* Your instructions *
Check every line below for the word "href" and copy each one that has it.

===== Exercise data

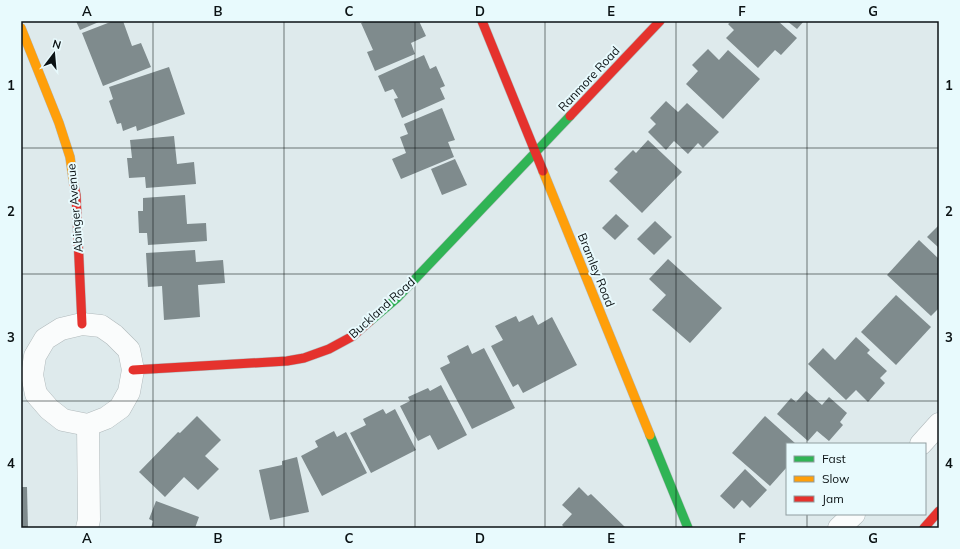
<svg xmlns="http://www.w3.org/2000/svg" width="960" height="549" font-family="Mulish,sans-serif">
<style>
.building{fill:#7f8b8d}
.lines{fill:none;stroke-linecap:round;stroke-linejoin:round}
.street-casing{stroke:#b1babc;stroke-width:23}
.fast-casing{stroke:#b1babc;stroke-width:10}
.slow-casing{stroke:#b1babc;stroke-width:10}
.jam-casing{stroke:#b1babc;stroke-width:10}
.street{stroke:#fafcfc;stroke-width:22}
.fast{stroke:#30b455;stroke-width:9}
.slow{stroke:#ff9f0a;stroke-width:9}
.jam{stroke:#e5322d;stroke-width:9}
.grid{fill:none;stroke:#0b1214;stroke-width:1;stroke-opacity:0.55}
.labels{text-anchor:middle;stroke-width:4;stroke-linejoin:round;paint-order:stroke}
.street-label{font-size:12px;fill:#0b1214;stroke:#e8fafd}
.neatline{fill:none;stroke:#0b1214;stroke-width:1.5}
.grid-label{font-size:13px;text-anchor:middle;font-weight:bold;fill:#0b1214}
</style>
<rect width="100%" height="100%" fill="#deeaec"/>
<g class="building">
<path d="M 76,21 L 101,21 L 80,30 Z"/>
<path d="M 113,21 L 123,21 L 132,46 L 141,43 L 151,67 L 103,86 L 82,33 Z"/>
<path d="M 366,21 L 419,21 L 426,36 L 411,43 L 415,54 L 375,71 L 367,52 L 373,50 L 361,23 Z"/>
<path d="M 732,21 L 778,21 L 797,38 L 781,55 L 775,50 L 758,68 L 726,38 L 734,30 L 728,24 Z"/>
<path d="M 787,21 L 804,21 L 797,29 Z"/>
<path d="M 708,49 L 719,60 L 728,50 L 760,79 L 723,119 L 686,84 L 698,71 L 692,65 Z"/>
<path d="M 424,55 L 430,69 L 436,66 L 445,86 L 440,88 L 445,99 L 402,118 L 394,99 L 398,98 L 393,89 L 385,92 L 378,76 Z"/>
<path d="M 169,67 L 185,114 L 137,131 L 136,126 L 123,131 L 121,123 L 117,124 L 109,101 L 113,99 L 109,87 Z"/>
<path d="M 666,101 L 678,112 L 687,103 L 719,132 L 703,148 L 698,143 L 688,154 L 674,141 L 666,150 L 648,132 L 656,124 L 650,118 Z"/>
<path d="M 442,108 L 455,140 L 448,142 L 454,157 L 401,179 L 392,159 L 406,153 L 400,137 L 408,134 L 404,124 Z"/>
<path d="M 174,136 L 177,164 L 194,162 L 196,184 L 146,188 L 145,177 L 129,178 L 127,158 L 132,158 L 130,140 Z"/>
<path d="M 648,140 L 682,172 L 642,213 L 609,181 L 618,172 L 614,169 L 633,150 L 636,153 Z"/>
<path d="M 455,159 L 467,185 L 442,195 L 431,169 Z"/>
<path d="M 185,195 L 187,224 L 206,223 L 207,241 L 148,245 L 147,233 L 139,233 L 138,211 L 143,211 L 143,198 Z"/>
<path d="M 616,214 L 629,226 L 615,240 L 602,228 Z"/>
<path d="M 655,221 L 672,237 L 654,255 L 637,239 Z"/>
<path d="M 939,225 L 939,248 L 927,237 Z"/>
<path d="M 919,240 L 939,259 L 939,308 L 931,316 L 887,275 Z"/>
<path d="M 195,250 L 196,262 L 223,260 L 225,283 L 198,285 L 200,317 L 164,320 L 162,286 L 148,287 L 146,253 Z"/>
<path d="M 668,259 L 722,308 L 690,343 L 652,310 L 666,295 L 649,279 Z"/>
<path d="M 896,295 L 931,327 L 896,365 L 861,332 Z"/>
<path d="M 533,315 L 538,325 L 552,317 L 577,365 L 523,393 L 518,384 L 513,387 L 491,346 L 503,340 L 495,326 L 516,316 L 519,322 Z"/>
<path d="M 856,337 L 870,350 L 867,353 L 887,371 L 880,378 L 885,383 L 868,402 L 856,390 L 846,400 L 808,364 L 823,348 L 835,360 Z"/>
<path d="M 468,345 L 472,354 L 484,348 L 515,408 L 472,429 L 440,368 L 450,363 L 447,356 Z"/>
<path d="M 441,385 L 467,435 L 438,450 L 430,435 L 418,441 L 400,406 L 410,401 L 408,397 L 428,388 L 430,391 Z"/>
<path d="M 806,391 L 822,405 L 829,397 L 847,413 L 840,422 L 843,425 L 829,441 L 817,431 L 808,441 L 777,414 L 791,398 L 796,402 Z"/>
<path d="M 383,409 L 386,414 L 395,409 L 416,450 L 371,473 L 350,433 L 366,425 L 363,419 Z"/>
<path d="M 197,416 L 221,440 L 205,456 L 219,469 L 198,490 L 184,477 L 165,497 L 139,472 L 178,432 L 180,433 Z"/>
<path d="M 765,416 L 796,444 L 787,444 L 787,467 L 770,486 L 732,453 Z"/>
<path d="M 334,431 L 337,437 L 346,432 L 367,473 L 322,496 L 301,456 L 318,447 L 315,441 Z"/>
<path d="M 297,457 L 309,512 L 270,520 L 259,470 L 282,465 L 282,461 Z"/>
<path d="M 745,469 L 767,490 L 750,508 L 742,500 L 734,509 L 720,496 Z"/>
<path d="M 21,487 L 27,487 L 28,528 L 21,528 Z"/>
<path d="M 579,487 L 588,496 L 591,494 L 626,528 L 565,528 L 562,525 L 572,514 L 562,505 Z"/>
<path d="M 156,501 L 199,517 L 195,528 L 151,528 L 153,521 L 149,519 Z"/>
</g>
<g class="lines">
<defs>
<g id="street">
<path d="M 82,324 L 101,326 L 114,335 L 129,350 L 133,370 L 129,392 L 120,408 L 106,418 L 88,425 L 63,420 L 49,409 L 36,394 L 32,375 L 35,356 L 45,339 L 61,329 Z"/>
<path d="M 921,444 L 939,424"/>
<path d="M 87,528 L 89,520 L 88,425"/>
<path d="M 839,528 L 854,514"/>
</g>
<g id="fast">
<path d="M 370,321 L 397,298 L 570,116"/>
<path d="M 650,435 L 688,528"/>
</g>
<g id="slow">
<path d="M 21,28 L 59,123 L 70,157 L 74,185"/>
<path d="M 543,171 L 650,435"/>
</g>
<g id="jam">
<path d="M 482,21 L 543,171"/>
<path d="M 570,116 L 660,21"/>
<path d="M 74,185 L 76,195 L 82,324"/>
<path d="M 133,370 L 287,361 L 304,358 L 329,349 L 353,336 L 370,321"/>
<path d="M 924,528 L 939,511"/>
</g>
</defs>
<use href="#street" class="street-casing"/>
<use href="#fast" class="fast-casing"/>
<use href="#slow" class="slow-casing"/>
<use href="#jam" class="jam-casing"/>
<use href="#street" class="street"/>
<use href="#fast" class="fast"/>
<use href="#slow" class="slow"/>
<use href="#jam" class="jam"/>
</g>
<path class="grid" d="M 153,21 L 153,528M 284,21 L 284,528M 415,21 L 415,528M 545,21 L 545,528M 676,21 L 676,528M 807,21 L 807,444M 21,148 L 939,148M 21,274 L 939,274M 21,401 L 939,401M 807,514 L 807,528"/>
<g class="labels">
<g class="street-label">
<text transform="translate(589 79) rotate(-47)" y="4">Ranmore Road</text>
<text transform="translate(75 208) rotate(-95)" y="4">Abinger Avenue</text>
<text transform="translate(596 270) rotate(68)" y="4">Bramley Road</text>
<text transform="translate(382 308) rotate(-42)" y="4">Buckland Road</text>
</g>
</g>
<rect width="960" height="549" fill="none" stroke="#e8fafd" stroke-width="44"/>
<rect x="786" y="443" width="140" height="72" fill="#e8fafd" stroke="#909da0"/>
<rect x="794" y="456" width="20" height="6" fill="#30b455" stroke="#909da0"/>
<text x="822" y="463" font-size="12" fill="#0b1214">Fast</text>
<rect x="794" y="476" width="20" height="6" fill="#ff9f0a" stroke="#909da0"/>
<text x="822" y="483" font-size="12" fill="#0b1214">Slow</text>
<rect x="794" y="496" width="20" height="6" fill="#e5322d" stroke="#909da0"/>
<text x="822" y="503" font-size="12" fill="#0b1214">Jam</text>
<g transform="translate(54 54) rotate(16)" stroke="#e8fafd" stroke-width="3" paint-order="stroke">
<path d="M0-3L7 15L0 10L-7 15Z" fill="#0b1214"/>
<text y="-6" font-size="11" font-weight="bold" text-anchor="middle" fill="#0b1214">N</text>
</g>
<rect x="22" y="22" width="916" height="505" class="neatline"/>
<g class="grid-label">
<text x="87" y="16">A</text>
<text x="218" y="16">B</text>
<text x="349" y="16">C</text>
<text x="480" y="16">D</text>
<text x="611" y="16">E</text>
<text x="742" y="16">F</text>
<text x="873" y="16">G</text>
<text x="11" y="90">1</text>
<text x="949" y="90">1</text>
<text x="11" y="216">2</text>
<text x="949" y="216">2</text>
<text x="11" y="342">3</text>
<text x="949" y="342">3</text>
<text x="11" y="468">4</text>
<text x="949" y="468">4</text>
<text x="87" y="543">A</text>
<text x="218" y="543">B</text>
<text x="349" y="543">C</text>
<text x="480" y="543">D</text>
<text x="611" y="543">E</text>
<text x="742" y="543">F</text>
<text x="873" y="543">G</text>
</g>
</svg>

==========

* Reply to the task *
<use href="#street" class="street-casing"/>
<use href="#fast" class="fast-casing"/>
<use href="#slow" class="slow-casing"/>
<use href="#jam" class="jam-casing"/>
<use href="#street" class="street"/>
<use href="#fast" class="fast"/>
<use href="#slow" class="slow"/>
<use href="#jam" class="jam"/>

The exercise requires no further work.